-- Instruction --
Give back all the records below, unaltered.

-- Provided data --
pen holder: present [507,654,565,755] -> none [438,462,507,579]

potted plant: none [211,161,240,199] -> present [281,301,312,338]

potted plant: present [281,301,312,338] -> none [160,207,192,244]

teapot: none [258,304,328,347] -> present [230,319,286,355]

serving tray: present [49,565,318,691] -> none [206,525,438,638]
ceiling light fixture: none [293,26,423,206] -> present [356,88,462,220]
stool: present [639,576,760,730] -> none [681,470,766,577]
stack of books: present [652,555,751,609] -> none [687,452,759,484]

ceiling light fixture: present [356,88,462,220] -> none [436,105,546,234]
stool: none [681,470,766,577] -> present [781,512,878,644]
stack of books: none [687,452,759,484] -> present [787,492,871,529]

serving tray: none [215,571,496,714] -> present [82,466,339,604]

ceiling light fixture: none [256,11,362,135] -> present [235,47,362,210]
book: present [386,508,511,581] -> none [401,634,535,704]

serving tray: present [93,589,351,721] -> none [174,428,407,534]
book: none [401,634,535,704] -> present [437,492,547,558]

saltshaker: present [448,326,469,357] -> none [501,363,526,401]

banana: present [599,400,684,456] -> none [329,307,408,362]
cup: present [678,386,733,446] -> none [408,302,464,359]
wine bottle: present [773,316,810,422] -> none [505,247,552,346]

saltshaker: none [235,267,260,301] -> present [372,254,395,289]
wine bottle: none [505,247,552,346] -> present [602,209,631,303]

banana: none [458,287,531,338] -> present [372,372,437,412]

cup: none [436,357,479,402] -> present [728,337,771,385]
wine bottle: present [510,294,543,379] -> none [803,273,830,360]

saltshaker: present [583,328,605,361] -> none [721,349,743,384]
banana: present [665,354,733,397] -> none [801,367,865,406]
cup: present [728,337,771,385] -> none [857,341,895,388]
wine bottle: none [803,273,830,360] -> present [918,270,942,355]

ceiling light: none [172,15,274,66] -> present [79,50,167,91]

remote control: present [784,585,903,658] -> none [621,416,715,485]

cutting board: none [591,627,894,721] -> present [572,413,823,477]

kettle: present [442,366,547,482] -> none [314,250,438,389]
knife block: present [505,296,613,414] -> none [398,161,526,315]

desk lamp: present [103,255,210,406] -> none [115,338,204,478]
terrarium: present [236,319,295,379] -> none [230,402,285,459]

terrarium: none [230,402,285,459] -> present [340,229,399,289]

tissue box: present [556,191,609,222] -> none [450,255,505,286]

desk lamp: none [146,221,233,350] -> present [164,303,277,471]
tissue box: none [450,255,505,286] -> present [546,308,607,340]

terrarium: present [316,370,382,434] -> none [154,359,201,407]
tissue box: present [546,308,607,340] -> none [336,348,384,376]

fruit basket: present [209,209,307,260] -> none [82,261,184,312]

-- Your solution --
pen holder: present [507,654,565,755] -> none [438,462,507,579]

potted plant: none [211,161,240,199] -> present [281,301,312,338]

potted plant: present [281,301,312,338] -> none [160,207,192,244]

teapot: none [258,304,328,347] -> present [230,319,286,355]

serving tray: present [49,565,318,691] -> none [206,525,438,638]
ceiling light fixture: none [293,26,423,206] -> present [356,88,462,220]
stool: present [639,576,760,730] -> none [681,470,766,577]
stack of books: present [652,555,751,609] -> none [687,452,759,484]

ceiling light fixture: present [356,88,462,220] -> none [436,105,546,234]
stool: none [681,470,766,577] -> present [781,512,878,644]
stack of books: none [687,452,759,484] -> present [787,492,871,529]

serving tray: none [215,571,496,714] -> present [82,466,339,604]

ceiling light fixture: none [256,11,362,135] -> present [235,47,362,210]
book: present [386,508,511,581] -> none [401,634,535,704]

serving tray: present [93,589,351,721] -> none [174,428,407,534]
book: none [401,634,535,704] -> present [437,492,547,558]

saltshaker: present [448,326,469,357] -> none [501,363,526,401]

banana: present [599,400,684,456] -> none [329,307,408,362]
cup: present [678,386,733,446] -> none [408,302,464,359]
wine bottle: present [773,316,810,422] -> none [505,247,552,346]

saltshaker: none [235,267,260,301] -> present [372,254,395,289]
wine bottle: none [505,247,552,346] -> present [602,209,631,303]

banana: none [458,287,531,338] -> present [372,372,437,412]

cup: none [436,357,479,402] -> present [728,337,771,385]
wine bottle: present [510,294,543,379] -> none [803,273,830,360]

saltshaker: present [583,328,605,361] -> none [721,349,743,384]
banana: present [665,354,733,397] -> none [801,367,865,406]
cup: present [728,337,771,385] -> none [857,341,895,388]
wine bottle: none [803,273,830,360] -> present [918,270,942,355]

ceiling light: none [172,15,274,66] -> present [79,50,167,91]

remote control: present [784,585,903,658] -> none [621,416,715,485]

cutting board: none [591,627,894,721] -> present [572,413,823,477]

kettle: present [442,366,547,482] -> none [314,250,438,389]
knife block: present [505,296,613,414] -> none [398,161,526,315]

desk lamp: present [103,255,210,406] -> none [115,338,204,478]
terrarium: present [236,319,295,379] -> none [230,402,285,459]

terrarium: none [230,402,285,459] -> present [340,229,399,289]

tissue box: present [556,191,609,222] -> none [450,255,505,286]

desk lamp: none [146,221,233,350] -> present [164,303,277,471]
tissue box: none [450,255,505,286] -> present [546,308,607,340]

terrarium: present [316,370,382,434] -> none [154,359,201,407]
tissue box: present [546,308,607,340] -> none [336,348,384,376]

fruit basket: present [209,209,307,260] -> none [82,261,184,312]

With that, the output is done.